The firm’s study also delved into the effect of what it called “value-added services,” mainly fleet management capabilities, within a UBI program offering. Interesting, Ernie Feirer – VP and GM of commercial insurance for LexisNexis – said the poll found that small fleets want UBI, with or without fleet management services, as the find the UBI insurance discount “appealing.”

“Two-thirds of small fleet managers shop for insurance every two years or more,” he explained. “These fleet managers are looking for ways to save money and our study shows 27% of them would sign up for a UBI program. This leaves a lot of room for growth and a huge opportunity for carriers offering UBI.”

Other UBI-related fleet trends noted in the survey LexisNexis include:

  • Saving money on commercial auto insurance is extremely important to three-fourths of fleet managers.
  • Some 72% of fleet managers are more likely to enroll in usage-based insurance under a three month trial.
  • Small fleet managers also value services such as stolen vehicle tracking, fuel consumption/efficiency updates and automatic emergency crash response.
  • Commercial fleet managers are also receptive to UBI programs that incorporate mobile technology as 73% of small fleet drivers have smartphones.

“Our study has found some of the traditional barriers are beginning to subside, such as the difficulty to use and the fear that insurance companies will have too much personal information,” noted Ash Hassib, senior VP and GM of auto and home insurance at LexisNexis. “This shift shows us that consumers and fleets are becoming more trusting of telematics, and therefore more likely to adopt.”

On the consumer side of the ledger, while insurance rate discounts continue to be the number one focus point in UBI adoption, more are now viewing telematics as a “legitimate resource” for ensuring car safety for themselves and their families.

Some examples include:

  • Interest in teen tracking or knowing how your child drives has increased by 12% since 2013.
  • Roughly 45%of those surveyed are more likely to adopt UBI to get information on how others in their household are driving
  • Interest in safety features, such as emergency roadside assistance, automatic emergency crash response and stolen vehicle tracking and recovery has increased by 6% since 2013.
  • Similar to fleets, consumer interest in “mobile UBI” is also growing – increasing from 29% in 2013 to 34% in 2014. Additionally, smartphone penetration among enrolled drivers is expected to be high.
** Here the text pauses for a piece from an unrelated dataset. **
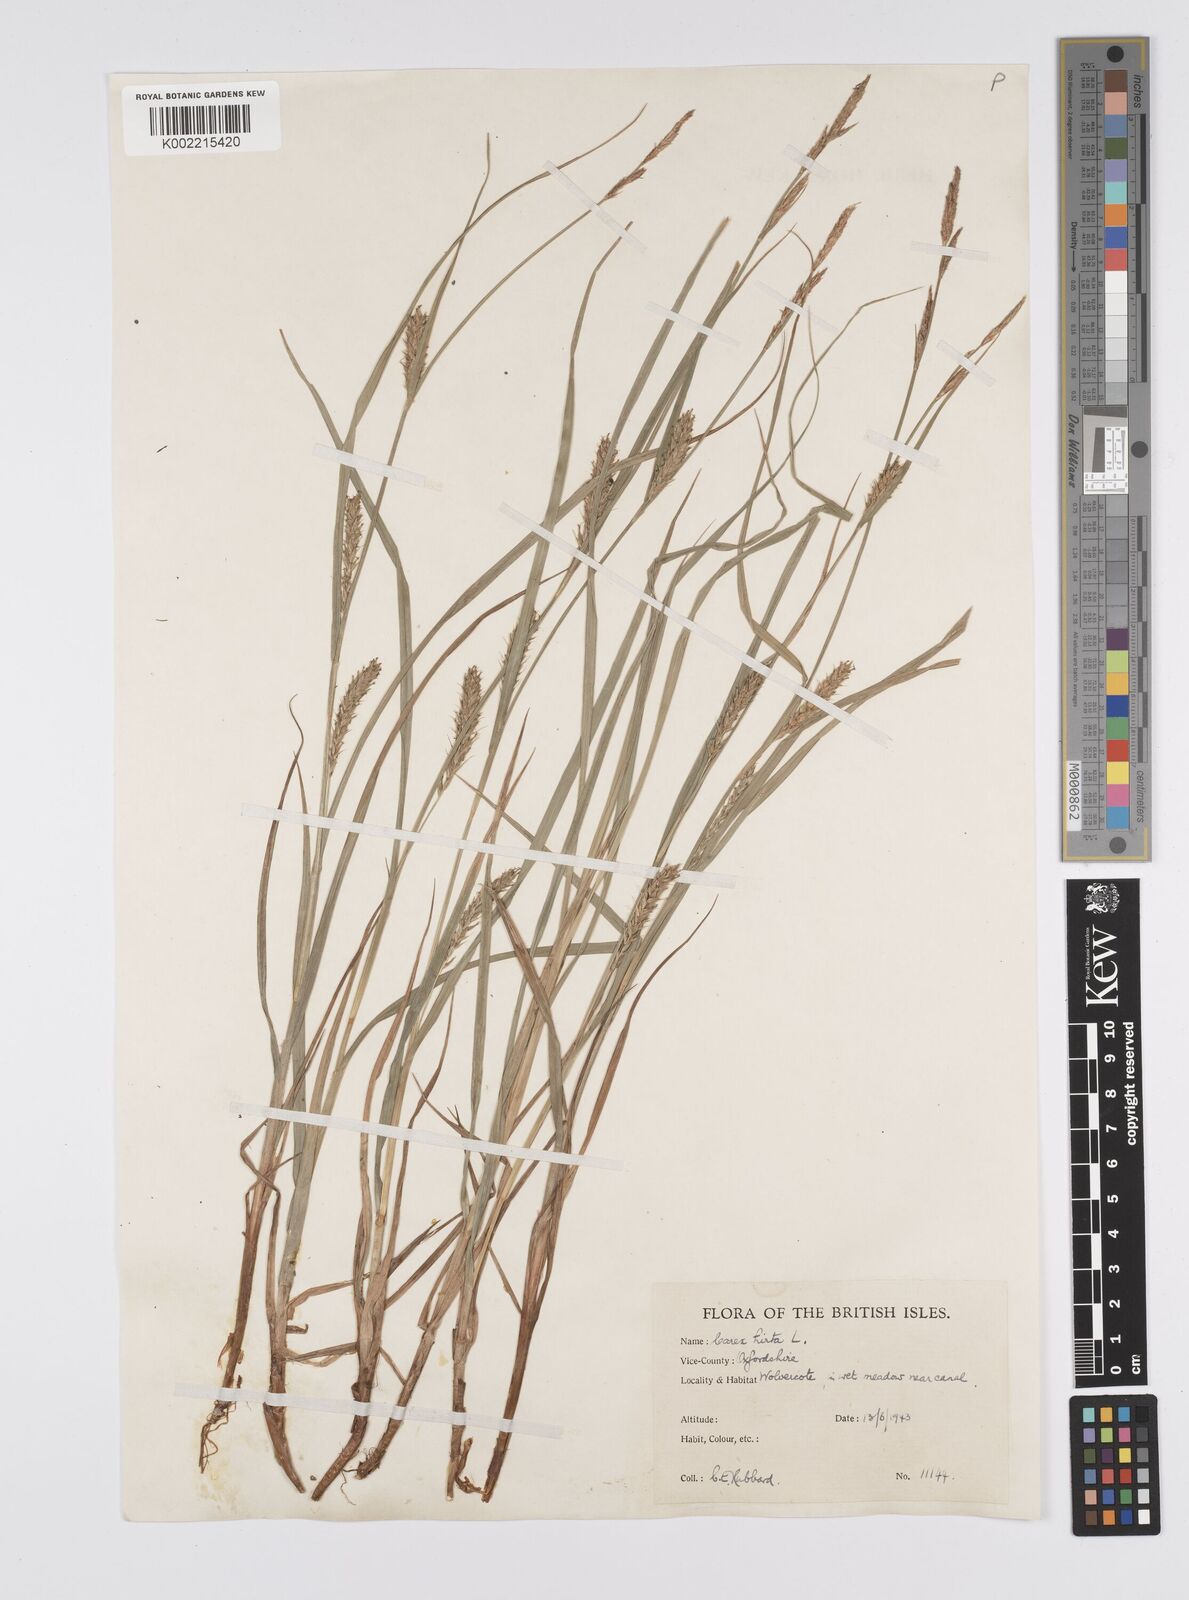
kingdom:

“Smart devices, smartphones and smart cars are converging to create what should be a smart insurance choice for safe drivers and their insurers,” noted Ellen Carney, principal analyst with Forrester Research, Inc., in a report the firm released this June dubbed The Next Act For Usage-Based Car Insurance.

“That policy option is a win-win for the insured and the insurer: Customers pay lower premiums and improve their driving, while insurers attract safer and lower-risk drivers,” she added. “What is surprising is how few U.S. consumers have actually bought it.”

That may change quickly for consumers and fleets alike, I think, once fears concerning the security and usage of such telematics-derived data is spelled out.